Sluice collects data from your Celery infrastructure through either the Python SDK or the Go agent, normalizes it into a unified data model, and sends it to the Sluice API for storage and real-time display.

## Data collection

### Python SDK path

The SDK installs a Celery Bootstep — a lifecycle hook that runs inside your worker process. It captures events as they happen with zero latency:

1. **Celery events** — `task-sent`, `task-received`, `task-started`, `task-succeeded`, `task-failed`, `task-retried`, `task-revoked`, and `task-rejected`
2. **Worker events** — `worker-online`, `worker-heartbeat`, `worker-offline`
3. **Auto-configuration** — enables the three Celery flags needed for monitoring

Events are batched and forwarded to `POST /api/ingest` over HTTPS with your API key.

### Go agent path

The agent runs as a separate container and connects to your Redis broker directly:

1. **PUB/SUB subscription** — listens on `celeryev.*` channels for task and worker events
2. **Queue polling** — reads queue depths via `LLEN` on queue keys
3. **Topology discovery** — scans `_kombu.binding.*` keys to find queues
4. **Automatic reconnection** — exponential backoff with jitter if Redis drops

The agent doesn't modify Redis — it's strictly read-only.

## Event normalization

Both the SDK and agent convert Celery-native events into Sluice's unified format before sending. This normalization step:

* Maps Celery states to unified states (e.g., `PENDING` → `unknown`, `SUCCESS` → `completed`)
* Preserves framework-specific data in an `extensions` field
* Labels every record with `framework: "celery"`
* Assigns timestamps and tracks state transitions

## API and storage

The Sluice API (`POST /api/ingest`) validates incoming events, deduplicates them, and writes them to Postgres. Each event updates the job, worker, or queue record and appends to the state history.

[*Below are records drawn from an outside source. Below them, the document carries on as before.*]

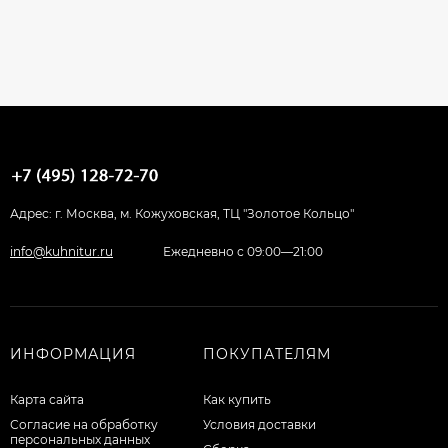
Адрес: г. Москва, м. Кожуховская, ТЦ "Золотое Кольцо"
info@kuhnitur.ru
Ежедневно с 09:00—21:00
ИНФОРМАЦИЯ
ПОКУПАТЕЛЯМ
Карта сайта
Как купить
Согласие на обработку
Условия доставки
персональных данных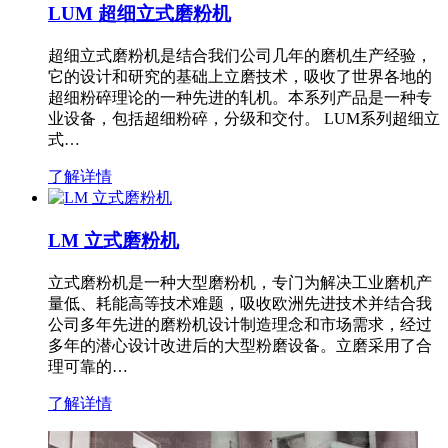
LUM 超细立式磨粉机
超细立式磨粉机是结合我们公司几年的磨机生产经验，
它的设计和研究的基础上立磨技术，吸收了世界各地的
超细粉碎理论的一种先进的轧机。本系列产品是一种专
业设备，包括超细粉碎，分级和交付。 LUM系列超细立
式…
了解详情
LM 立式磨粉机
立式磨粉机是一种大型磨粉机，专门为解决工业磨机产
量低、耗能高等技术难题，吸收欧洲先进技术并结合我
公司多年先进的磨粉机设计制造理念和市场需求，经过
多年的潜心设计改进后的大型粉磨设备。立磨采用了合
理可靠的…
了解详情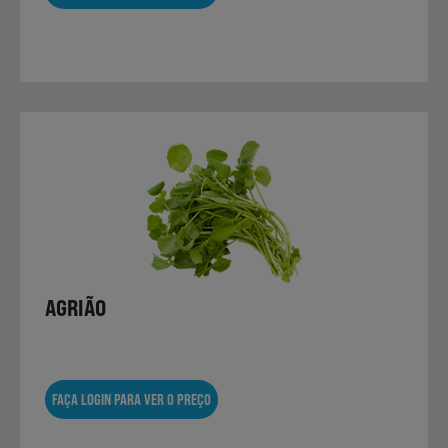
AGRIÃO
FAÇA LOGIN PARA VER O PREÇO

**Free tier limits:** 10,000 events per day with 24-hour data retention. Events beyond the daily limit are rejected with a `429` status.

## Real-time streaming

The dashboard receives live updates via Server-Sent Events (SSE) from `GET /api/events/stream`. When a new job event arrives at the API, it's broadcast to all connected dashboard sessions for that connection. This gives sub-second visibility into your Celery infrastructure without polling.